A new bipartisan Senate report concerning the Jan. 6 incidents at the Capitol found breakdowns in communications throughout several agencies in the days leading up to the attacks, indicating issues concerning the FBI and Department of Homeland Security as well as the Capitol Police.
The 100-page report, released early Tuesday, says the federal agencies did not raise a sufficient alarm concerning the threat of violence and that the Capitol Police's intelligence division did not adequately communicate what it knew with the department's leaders and rank-and-file officers, reports NBC News.
The document is the result of the joint investigation by the Homeland Security and Rules committees that started shortly after the Capitol attacks.
It was released by Sens. Gary Peters, D-Mich., and Rob Portman, R-Ohio, the chairman and ranking member, respectively, of the Homeland Security and Governmental Affairs Committee, and Amy Klobuchar, D-Minn., and Roy Blunt, R-Mo., the chairwoman and ranking member of the Committee on Rules and Administration.
Capitol Police leaders knew about social media posts that had been made calling for violence at the Capitol complex on Jan. 6, the report says, "including a plot to breach the Capitol, the online sharing of maps of the Capitol Complex's tunnel systems, and other specific threats of violence."
However, the report continued that the department's intelligence division "did not convey the full scope of known information to USCP leadership, rank-and-file officers, or law enforcement partners."
The report also recommends an overhaul of what it calls an "opaque" structure of a board that oversees the Capitol's security, including a provision that would allow the Capitol Police chief to resist assistance from the National Guard immediately.
On Jan. 6, troops from the Washington, D.C., National Guard did not arrive at the Capitol for almost three hours after they had been first requested.
Capitol Police said in a statement that the department welcomes the report, but insists that the department "nor the FBI, U.S. Secret Service, Metropolitan Police or our other law enforcement partners knew thousands of rioters were planning to attack the U.S. Capitol. The known intelligence simply didn't support that conclusion."
The report also criticizes the actions taken by the FBI and the DHS, saying neither entity published an intelligence bulletin before Jan. 6, even though there had been indications of potential planned violent protests. The agencies have both defended their actions.

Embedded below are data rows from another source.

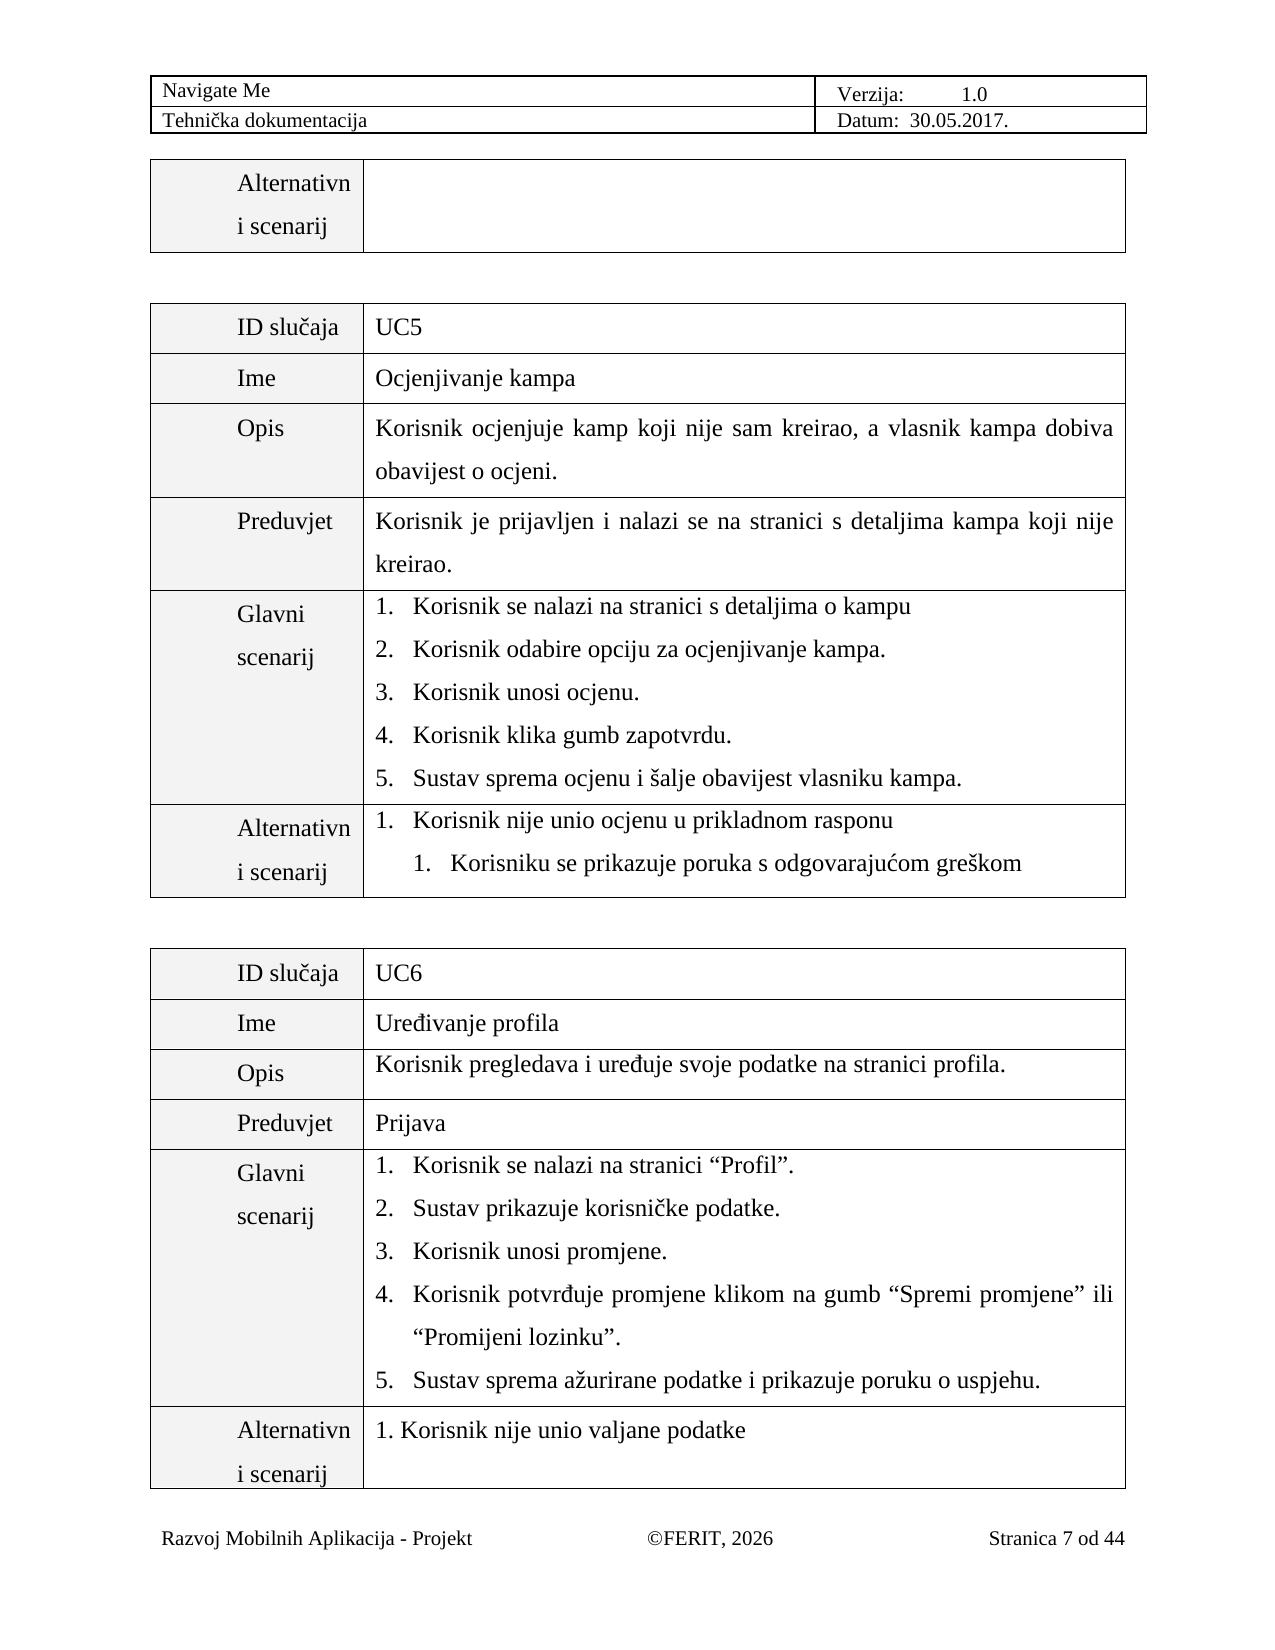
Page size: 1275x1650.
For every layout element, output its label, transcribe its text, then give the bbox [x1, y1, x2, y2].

table_cell Opis [151, 1050, 363, 1099]
table_cell Preduvjet [151, 498, 363, 590]
table_header UC5 [364, 304, 1125, 353]
table_cell Glavni scenarij [151, 1150, 363, 1406]
table_cell Korisnik se nalazi na stranici s detaljima o kampu Korisnik odabire opciju za ocjenjivanje kampa. Korisnik unosi ocjenu. Korisnik klika gumb zapotvrdu. Sustav sprema ocjenu i šalje obavijest vlasniku kampa. [364, 591, 1125, 804]
table_cell Korisnik pregledava i uređuje svoje podatke na stranici profila. [364, 1050, 1125, 1099]
table_header ID slučaja [151, 304, 363, 353]
table_cell Ocjenjivanje kampa [364, 354, 1125, 403]
table_cell Alternativni scenarij [151, 160, 363, 252]
table_cell Ime [151, 1000, 363, 1048]
table_cell Uređivanje profila [364, 1000, 1125, 1048]
table_cell Korisnik ocjenjuje kamp koji nije sam kreirao, a vlasnik kampa dobiva obavijest o ocjeni. [364, 404, 1125, 497]
table_cell Alternativni scenarij [151, 805, 363, 897]
table_header ID slučaja [151, 949, 363, 998]
table_cell Korisnik nije unio ocjenu u prikladnom rasponu Korisniku se prikazuje poruka s odgovarajućom greškom [364, 805, 1125, 897]
table_cell [364, 160, 1125, 252]
table_cell Korisnik je prijavljen i nalazi se na stranici s detaljima kampa koji nije kreirao. [364, 498, 1125, 590]
table_header UC6 [364, 949, 1125, 998]
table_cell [364, 1407, 1125, 1487]
table_cell Ime [151, 354, 363, 403]
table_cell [151, 1407, 363, 1487]
table_cell Preduvjet [151, 1100, 363, 1149]
table_cell Korisnik se nalazi na stranici “Profil”. Sustav prikazuje korisničke podatke. Korisnik unosi promjene. Korisnik potvrđuje promjene klikom na gumb “Spremi promjene” ili “Promijeni lozinku”. Sustav sprema ažurirane podatke i prikazuje poruku o uspjehu. [364, 1150, 1125, 1406]
table_cell Prijava [364, 1100, 1125, 1149]
table_cell Glavni scenarij [151, 591, 363, 804]
table_cell Opis [151, 404, 363, 497]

"A key contributing factor to the tragic events of January 6 was the failure of the Intelligence Community to properly analyze, assess, and disseminate information to law enforcement regarding the potential for violence and the known threats to the Capitol and the Members present that day," the report says. "Further scrutiny of these failures and the preparations and response of federal agencies will continue."
NBC notes, however, that the report for the most part repeats the timeline of the events that are already public and won't be considered a substitute for a full investigation by an independent commission, which Senate Republicans blocked.
News that the Capitol Police had specific information had been flagged by the department's inspector general before, but the Senate document further points out that the failure to distribute information widely had left officers unprepared to defend themselves.
One officer told Senate investigators that "we were ill-prepared. We were not informed with intelligence. We were betrayed."
The report, however, does not detail whether the FBI had information about the threat of a potential attack or the possibility of violence from groups under the agency's investigations.
The report also said the departments of Justice and Homeland Security did not fully comply with information requests, which limited the Senate's investigation into internal deliberations concerning the agencies' collection and dissemination of intelligence.
Earlier this year, FBI and DHS officials testified in public affairs that they had been aware of threats being made through social media to stop the certification of the Electoral College's ballots for Joe Biden, but said they didn't think the threats were credible enough to call them intelligence.
The FBI's field office in Norfolk, Virginia did share a report on Jan. 5, the day before the incidents, including indications that protesters were heading into Washington, D.C., "prepared for war," notes NBC News.
However, the FBI's top counterterrorism official told Congress that the report was considered to have been based "information off the Internet, unattributable to a specific person," and the Senate report released Tuesday says the FBI's report was not circulated to Capitol Police leaders.
The new report also focuses on acting Capitol Police Chief Yogananda Pittman, who had been a deputy in charge of the department's three intelligence components in the months before Jan. 6. She was named acting chief after Stephen Sund, who had been chief during the riot, was forced to resign.
However, Pittman contradicted herself during testimony about whether her department knew or should have known about the potential breach.
"We knew that there was a strong potential for violence and that Congress was the target," she told Congress on Jan. 26, but a month later, on Feb. 25, she disputed that there had been any credible threat.
"The variations in Ms. Pittman's testimony reflect the lack of consensus about whether the available intelligence information contained specific threats," the report says.